Свет грядущих дней - Джуди Баталион
Шрифт:
Интервал:
Закладка:
Летом 1942 года Хайка принимала у себя Мордехая Анелевича, одного из руководителей «Юного стража», приехавшего из Варшавы. Она очень высоко ценила Анелевича с его «редкой, необычной способностью» совмещать в себе одновременно лидера-теоретика и практика, называла его «гордостью движения». «Мордехай был храбрым, – продолжала она, – не потому что хотел быть храбрым, а потому что на самом деле был храбр»[318].
В конце лета, когда началась ликвидация Варшавского гетто, лидеры разных сионистских групп собрались на кухне бендзинской молодежной фермы, чтобы выслушать двухчасовой основополагающий доклад Анелевича, озаглавленный «Прощай, жизнь». Высокий, в рубашке с расстегнутым воротником, он стоял перед ними и рассказывал то, что уже точно знал.

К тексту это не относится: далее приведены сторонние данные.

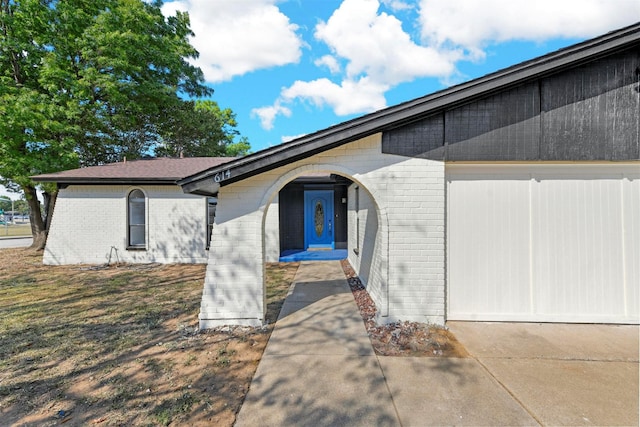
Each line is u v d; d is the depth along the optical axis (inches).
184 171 434.3
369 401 108.7
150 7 630.5
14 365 135.8
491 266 184.9
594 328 174.9
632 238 181.3
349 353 145.8
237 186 180.2
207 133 919.7
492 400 109.2
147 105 586.2
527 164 181.8
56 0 487.8
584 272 182.5
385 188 179.5
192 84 780.0
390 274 179.5
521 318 183.0
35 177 383.6
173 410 104.3
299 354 144.9
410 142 178.5
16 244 653.3
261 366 133.8
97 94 545.0
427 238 178.5
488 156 175.9
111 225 405.1
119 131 673.0
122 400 110.1
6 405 107.3
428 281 178.5
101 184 401.1
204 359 140.8
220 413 102.8
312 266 378.6
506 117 175.0
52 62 437.7
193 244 412.8
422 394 112.9
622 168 181.5
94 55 493.4
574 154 173.8
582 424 97.0
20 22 445.1
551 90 174.1
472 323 181.2
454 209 185.2
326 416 101.0
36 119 411.5
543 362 136.6
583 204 183.0
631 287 181.0
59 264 394.9
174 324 185.5
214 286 179.8
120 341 160.7
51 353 147.1
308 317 195.9
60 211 399.2
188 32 751.7
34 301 234.4
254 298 180.4
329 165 178.9
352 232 369.1
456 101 168.9
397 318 179.5
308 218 498.3
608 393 113.1
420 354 144.4
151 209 409.1
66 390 116.5
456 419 99.3
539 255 183.6
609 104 173.3
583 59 166.6
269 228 414.9
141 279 312.2
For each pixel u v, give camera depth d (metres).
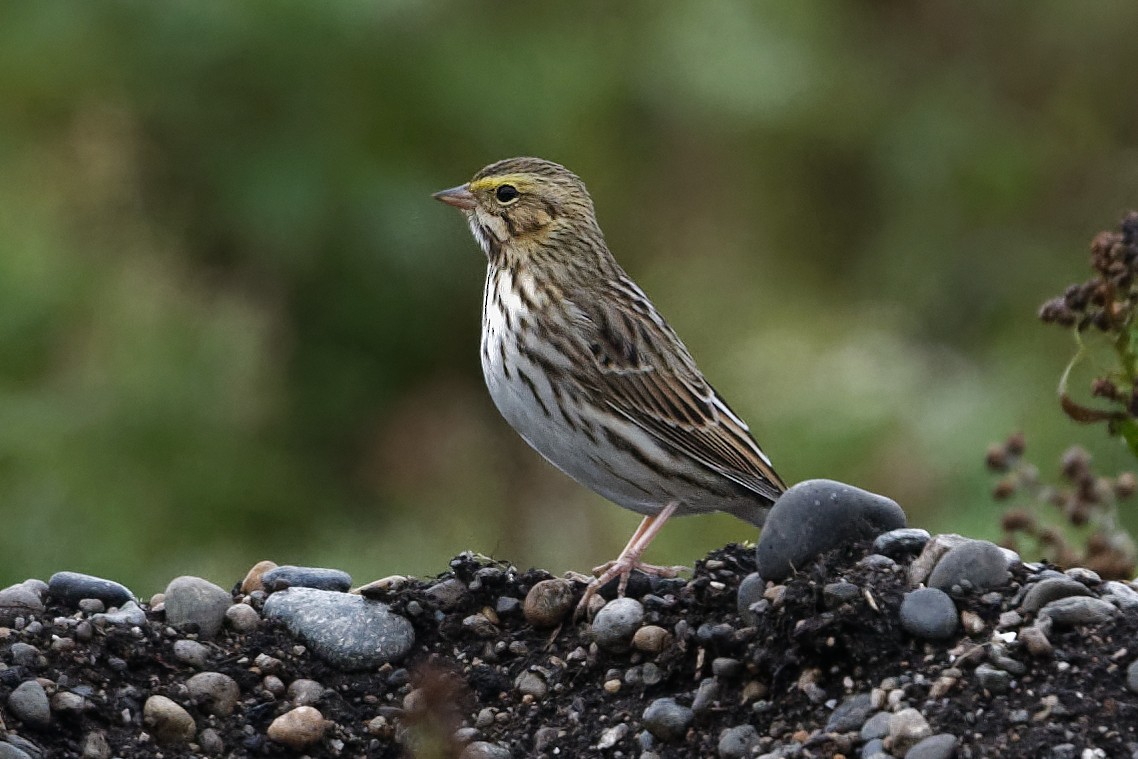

Хайка присутствовала на докладе вместе с Давидом и сестрами Пейсахсон; у нее волосы встали дыбом, когда она услышала о газовых камерах и массовых удушениях в Треблинке. Но рассказал он им и о деятельности движения Сопротивления, которая велась в Вильно, Белостоке и Варшаве. Анелевич призывал действовать и погибнуть с честью – этот романтический посыл нашел горячий отклик у Хайки.
Тогда и был официально основан заглембский ŻOB, сателлит варшавской ячейки Сопротивления, объединивший двести членов из разных движений[319]. Бендзин уже установил тесный контакт с Варшавой, связные курсировали между городами, собирая информацию, перевозя оружие, согласовывая планы. Через почту Бендзин имел связь также с Женевой, где находился координационный комитет «Первопроходцев». Из Бендзина в Швейцарию отправлялись зашифрованные открытки, в которых сообщалось и о деятельности ŻOB’а в Варшаве.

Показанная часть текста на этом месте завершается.